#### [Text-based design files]
※ ※ ※

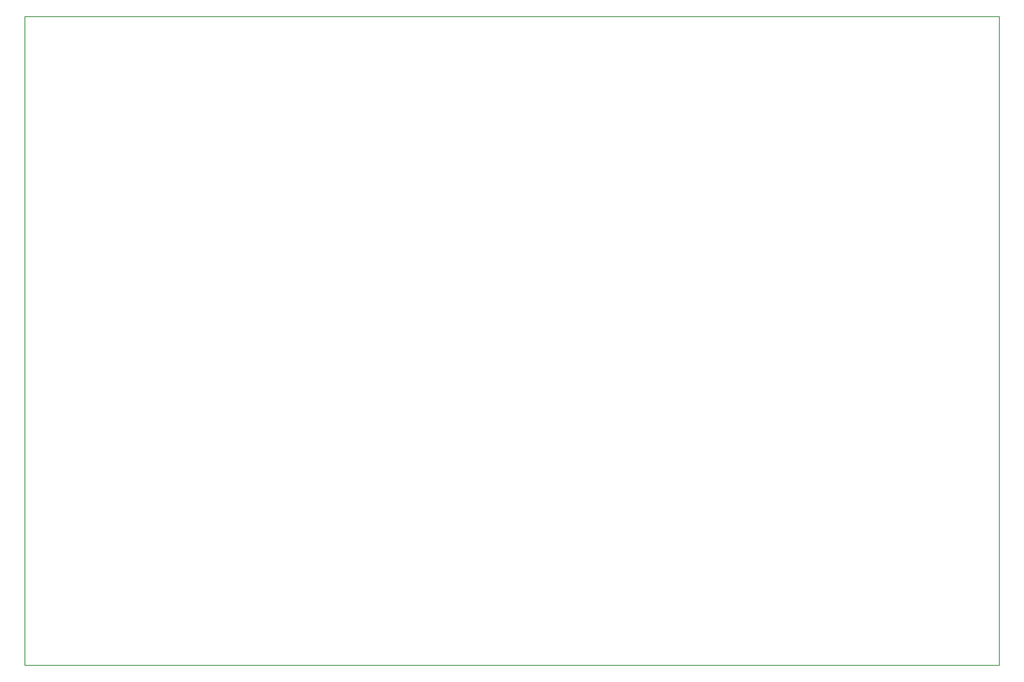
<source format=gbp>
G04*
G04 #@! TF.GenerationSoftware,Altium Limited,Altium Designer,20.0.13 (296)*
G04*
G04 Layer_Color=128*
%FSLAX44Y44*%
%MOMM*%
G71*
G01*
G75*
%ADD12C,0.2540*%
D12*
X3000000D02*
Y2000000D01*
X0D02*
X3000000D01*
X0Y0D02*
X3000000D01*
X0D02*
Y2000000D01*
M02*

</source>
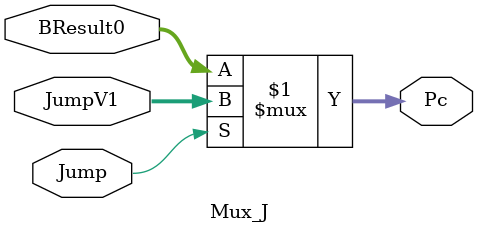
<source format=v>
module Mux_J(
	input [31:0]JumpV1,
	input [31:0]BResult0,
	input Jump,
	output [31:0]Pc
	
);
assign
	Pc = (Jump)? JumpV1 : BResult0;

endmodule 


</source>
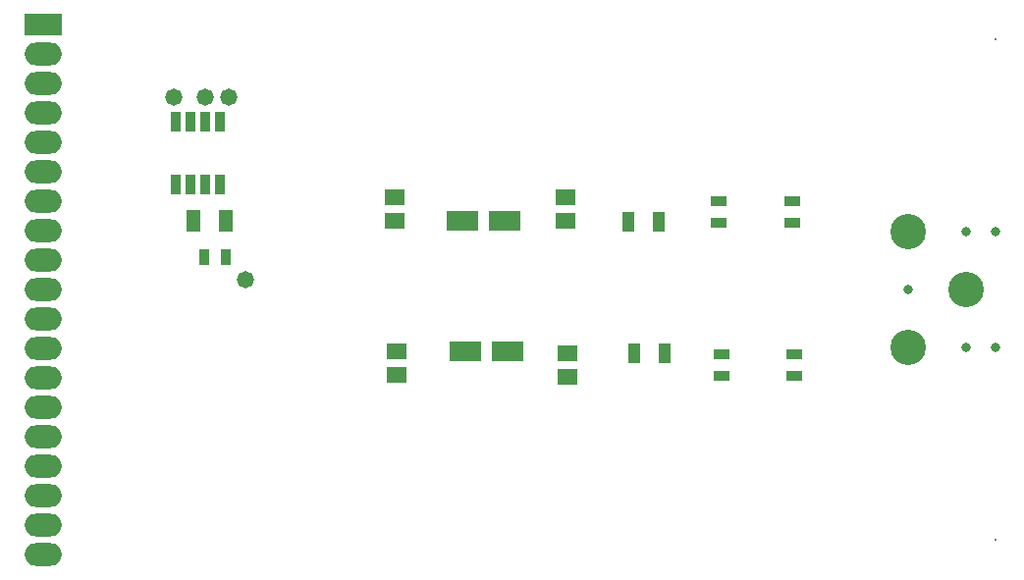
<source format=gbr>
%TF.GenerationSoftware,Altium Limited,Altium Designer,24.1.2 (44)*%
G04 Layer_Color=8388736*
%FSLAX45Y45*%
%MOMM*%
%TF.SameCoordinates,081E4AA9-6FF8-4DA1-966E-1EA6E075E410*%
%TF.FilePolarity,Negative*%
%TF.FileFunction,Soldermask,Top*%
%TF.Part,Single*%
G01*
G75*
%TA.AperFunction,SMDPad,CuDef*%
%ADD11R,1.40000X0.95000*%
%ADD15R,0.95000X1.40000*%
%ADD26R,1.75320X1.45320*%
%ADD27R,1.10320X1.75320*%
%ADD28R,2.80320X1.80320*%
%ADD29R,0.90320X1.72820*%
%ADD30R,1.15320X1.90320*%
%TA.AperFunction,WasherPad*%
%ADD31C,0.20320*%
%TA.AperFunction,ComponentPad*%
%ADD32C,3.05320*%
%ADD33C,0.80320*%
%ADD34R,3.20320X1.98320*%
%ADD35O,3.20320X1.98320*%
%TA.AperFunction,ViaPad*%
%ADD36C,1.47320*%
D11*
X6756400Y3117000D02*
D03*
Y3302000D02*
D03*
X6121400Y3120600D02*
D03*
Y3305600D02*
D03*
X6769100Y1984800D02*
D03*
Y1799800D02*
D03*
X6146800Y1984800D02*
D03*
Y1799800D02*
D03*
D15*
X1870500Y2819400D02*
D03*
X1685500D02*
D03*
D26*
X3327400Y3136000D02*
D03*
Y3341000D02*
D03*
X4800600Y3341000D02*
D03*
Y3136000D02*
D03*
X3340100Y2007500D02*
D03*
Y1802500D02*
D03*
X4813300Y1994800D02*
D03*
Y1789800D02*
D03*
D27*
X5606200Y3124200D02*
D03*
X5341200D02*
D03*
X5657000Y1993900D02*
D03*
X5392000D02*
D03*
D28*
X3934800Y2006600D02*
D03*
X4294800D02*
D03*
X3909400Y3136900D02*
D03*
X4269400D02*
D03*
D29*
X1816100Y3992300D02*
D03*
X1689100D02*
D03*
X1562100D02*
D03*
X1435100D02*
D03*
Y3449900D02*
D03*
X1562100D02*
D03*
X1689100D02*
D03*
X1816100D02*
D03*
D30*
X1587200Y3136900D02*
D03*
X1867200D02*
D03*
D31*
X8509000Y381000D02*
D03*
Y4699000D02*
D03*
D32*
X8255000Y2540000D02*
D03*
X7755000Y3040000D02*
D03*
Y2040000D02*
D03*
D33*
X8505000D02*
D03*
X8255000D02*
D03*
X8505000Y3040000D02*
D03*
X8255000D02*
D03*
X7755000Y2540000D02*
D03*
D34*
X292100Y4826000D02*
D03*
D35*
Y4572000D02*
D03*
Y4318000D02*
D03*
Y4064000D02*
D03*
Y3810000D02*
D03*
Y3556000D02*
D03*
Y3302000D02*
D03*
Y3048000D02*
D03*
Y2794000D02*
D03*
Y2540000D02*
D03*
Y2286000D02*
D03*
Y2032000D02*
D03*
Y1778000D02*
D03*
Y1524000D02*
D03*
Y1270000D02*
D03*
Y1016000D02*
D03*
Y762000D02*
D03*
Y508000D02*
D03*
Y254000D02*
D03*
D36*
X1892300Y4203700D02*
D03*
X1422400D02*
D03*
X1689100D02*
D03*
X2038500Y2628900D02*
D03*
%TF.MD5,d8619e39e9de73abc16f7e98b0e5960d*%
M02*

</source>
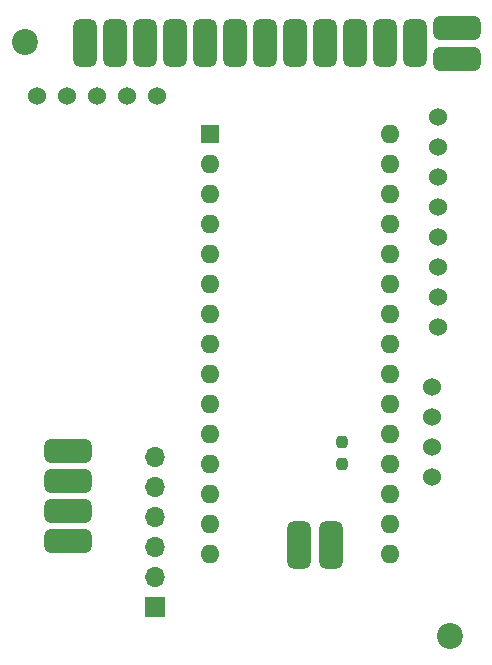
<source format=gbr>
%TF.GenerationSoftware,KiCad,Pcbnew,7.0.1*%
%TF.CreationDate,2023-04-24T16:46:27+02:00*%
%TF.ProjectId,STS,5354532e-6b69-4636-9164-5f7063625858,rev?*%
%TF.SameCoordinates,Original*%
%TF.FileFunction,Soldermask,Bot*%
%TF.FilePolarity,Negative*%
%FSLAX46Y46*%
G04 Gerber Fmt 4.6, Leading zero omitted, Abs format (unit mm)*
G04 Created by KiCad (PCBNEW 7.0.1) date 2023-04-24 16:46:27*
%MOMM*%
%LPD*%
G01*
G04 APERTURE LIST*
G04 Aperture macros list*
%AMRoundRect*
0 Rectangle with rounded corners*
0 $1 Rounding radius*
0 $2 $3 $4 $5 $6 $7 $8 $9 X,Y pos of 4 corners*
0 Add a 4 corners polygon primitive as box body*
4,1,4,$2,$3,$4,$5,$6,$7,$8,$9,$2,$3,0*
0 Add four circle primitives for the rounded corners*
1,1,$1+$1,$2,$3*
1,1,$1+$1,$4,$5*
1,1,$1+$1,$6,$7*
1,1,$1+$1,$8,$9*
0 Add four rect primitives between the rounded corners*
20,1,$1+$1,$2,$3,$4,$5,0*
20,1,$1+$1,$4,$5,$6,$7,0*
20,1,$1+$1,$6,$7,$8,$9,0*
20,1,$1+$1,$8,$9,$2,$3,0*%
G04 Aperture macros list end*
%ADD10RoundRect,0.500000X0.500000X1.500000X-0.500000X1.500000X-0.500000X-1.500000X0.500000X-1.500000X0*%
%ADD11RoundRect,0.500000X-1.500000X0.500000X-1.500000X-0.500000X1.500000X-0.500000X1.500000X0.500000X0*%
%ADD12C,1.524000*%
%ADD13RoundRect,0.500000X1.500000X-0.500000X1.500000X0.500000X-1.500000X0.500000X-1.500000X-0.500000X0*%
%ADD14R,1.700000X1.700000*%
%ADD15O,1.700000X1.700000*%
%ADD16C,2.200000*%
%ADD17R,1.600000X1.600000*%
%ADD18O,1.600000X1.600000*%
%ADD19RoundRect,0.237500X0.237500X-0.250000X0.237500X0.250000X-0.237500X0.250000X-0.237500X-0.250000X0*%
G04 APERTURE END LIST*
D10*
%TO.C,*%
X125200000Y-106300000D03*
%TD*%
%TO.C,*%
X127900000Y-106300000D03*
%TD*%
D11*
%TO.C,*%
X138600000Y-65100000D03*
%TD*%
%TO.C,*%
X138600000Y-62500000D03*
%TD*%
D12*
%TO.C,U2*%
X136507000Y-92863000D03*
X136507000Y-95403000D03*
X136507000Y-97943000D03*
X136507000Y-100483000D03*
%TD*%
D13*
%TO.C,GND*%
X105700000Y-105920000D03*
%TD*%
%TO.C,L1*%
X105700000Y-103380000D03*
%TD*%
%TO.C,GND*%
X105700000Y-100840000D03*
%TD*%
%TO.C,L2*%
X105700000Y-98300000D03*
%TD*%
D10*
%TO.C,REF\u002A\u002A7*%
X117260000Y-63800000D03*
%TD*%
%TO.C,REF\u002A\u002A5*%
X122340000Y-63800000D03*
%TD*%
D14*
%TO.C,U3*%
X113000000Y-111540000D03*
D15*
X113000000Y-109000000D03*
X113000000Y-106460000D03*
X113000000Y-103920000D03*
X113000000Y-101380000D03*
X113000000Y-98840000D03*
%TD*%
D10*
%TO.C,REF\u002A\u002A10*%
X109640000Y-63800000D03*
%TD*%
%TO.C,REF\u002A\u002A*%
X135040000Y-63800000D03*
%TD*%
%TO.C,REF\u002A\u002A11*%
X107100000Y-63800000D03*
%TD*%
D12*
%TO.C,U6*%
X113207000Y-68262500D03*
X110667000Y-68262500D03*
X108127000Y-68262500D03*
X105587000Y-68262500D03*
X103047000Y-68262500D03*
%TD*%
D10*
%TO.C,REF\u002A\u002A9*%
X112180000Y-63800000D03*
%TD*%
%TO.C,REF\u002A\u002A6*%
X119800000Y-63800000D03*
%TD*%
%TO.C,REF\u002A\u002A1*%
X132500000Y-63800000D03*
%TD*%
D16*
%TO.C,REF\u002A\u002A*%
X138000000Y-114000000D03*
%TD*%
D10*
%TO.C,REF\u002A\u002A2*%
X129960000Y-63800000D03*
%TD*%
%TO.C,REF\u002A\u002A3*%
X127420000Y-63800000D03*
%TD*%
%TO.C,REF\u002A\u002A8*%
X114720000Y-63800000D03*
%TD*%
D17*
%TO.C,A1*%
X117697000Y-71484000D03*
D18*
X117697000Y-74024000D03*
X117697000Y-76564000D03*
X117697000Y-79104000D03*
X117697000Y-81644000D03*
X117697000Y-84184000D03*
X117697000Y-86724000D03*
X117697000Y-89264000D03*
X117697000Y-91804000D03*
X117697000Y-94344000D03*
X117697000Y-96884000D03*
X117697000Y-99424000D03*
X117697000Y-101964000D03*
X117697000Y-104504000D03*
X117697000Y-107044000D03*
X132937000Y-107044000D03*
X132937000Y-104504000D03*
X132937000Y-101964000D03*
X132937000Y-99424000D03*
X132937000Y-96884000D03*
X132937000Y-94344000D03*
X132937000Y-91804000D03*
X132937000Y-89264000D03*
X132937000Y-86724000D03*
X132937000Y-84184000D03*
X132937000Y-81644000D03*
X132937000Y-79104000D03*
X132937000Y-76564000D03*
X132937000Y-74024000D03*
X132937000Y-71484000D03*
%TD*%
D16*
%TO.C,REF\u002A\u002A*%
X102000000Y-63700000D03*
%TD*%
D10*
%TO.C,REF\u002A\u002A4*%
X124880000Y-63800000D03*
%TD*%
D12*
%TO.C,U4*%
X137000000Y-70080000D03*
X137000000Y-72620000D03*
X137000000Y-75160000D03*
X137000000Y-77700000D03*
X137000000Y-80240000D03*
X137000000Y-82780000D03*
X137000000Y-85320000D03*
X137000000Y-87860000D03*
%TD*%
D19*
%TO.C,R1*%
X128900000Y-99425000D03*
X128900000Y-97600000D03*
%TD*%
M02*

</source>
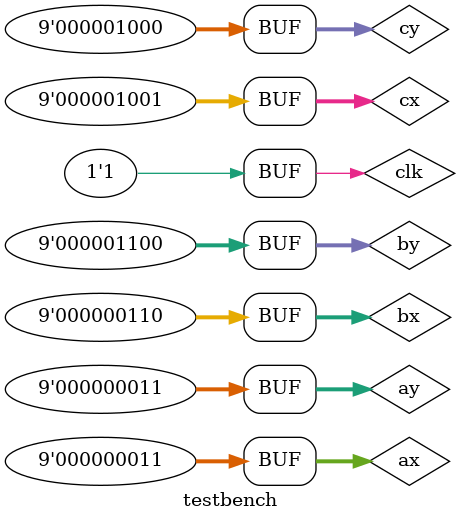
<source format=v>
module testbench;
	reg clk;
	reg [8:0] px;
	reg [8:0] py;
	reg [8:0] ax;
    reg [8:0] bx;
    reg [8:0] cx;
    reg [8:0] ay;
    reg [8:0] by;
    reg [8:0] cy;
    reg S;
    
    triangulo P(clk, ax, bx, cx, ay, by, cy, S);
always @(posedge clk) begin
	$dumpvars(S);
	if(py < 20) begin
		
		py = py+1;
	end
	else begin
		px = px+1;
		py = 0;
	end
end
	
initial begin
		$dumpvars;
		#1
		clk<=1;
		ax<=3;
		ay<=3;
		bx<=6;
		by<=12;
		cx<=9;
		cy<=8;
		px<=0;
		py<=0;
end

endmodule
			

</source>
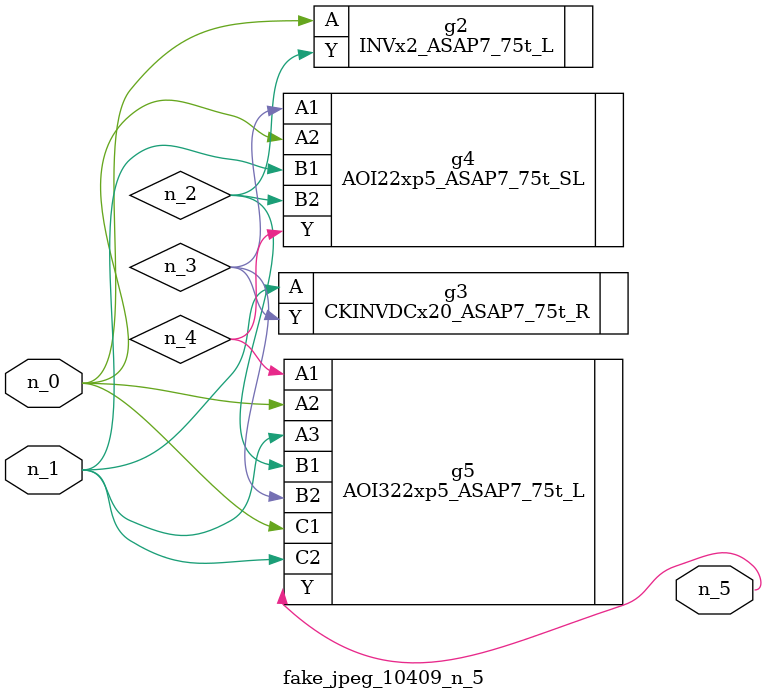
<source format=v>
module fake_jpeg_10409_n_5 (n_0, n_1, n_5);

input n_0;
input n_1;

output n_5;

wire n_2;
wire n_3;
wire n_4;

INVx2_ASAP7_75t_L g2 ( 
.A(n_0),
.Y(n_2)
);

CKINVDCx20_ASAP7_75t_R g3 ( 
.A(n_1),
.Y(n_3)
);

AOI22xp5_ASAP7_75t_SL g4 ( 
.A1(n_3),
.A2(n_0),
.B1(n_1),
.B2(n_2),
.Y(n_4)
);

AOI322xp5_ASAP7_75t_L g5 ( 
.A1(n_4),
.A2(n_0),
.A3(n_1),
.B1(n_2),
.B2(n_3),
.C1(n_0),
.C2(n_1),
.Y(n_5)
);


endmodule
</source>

※ ※ ※

#### [WHAT YOU ARE ASKED TO DO]
Write out each line of the data above exactly, starting at the top and finishing with the line containing "Limited,Altium Designer,24.1.2 (44)*%"; omit the pictures.

#### [EXERCISE OUTPUT]
<source format=gbp>
G04*
G04 #@! TF.GenerationSoftware,Altium Limited,Altium Designer,20.0.13 (296)*
G04*
G04 Layer_Color=128*
%FSLAX44Y44*%
%MOMM*%
G71*
G01*
G75*
%ADD12C,0.2540*%
D12*
X3000000D02*
Y2000000D01*
X0D02*
X3000000D01*
X0Y0D02*
X3000000D01*
X0D02*
Y2000000D01*
M02*

</source>
<source format=v>
module Mux_J(
	input [31:0]JumpV1,
	input [31:0]BResult0,
	input Jump,
	output [31:0]Pc
	
);
assign
	Pc = (Jump)? JumpV1 : BResult0;

endmodule 


</source>
<source format=gbr>
%TF.GenerationSoftware,Altium Limited,Altium Designer,24.1.2 (44)*%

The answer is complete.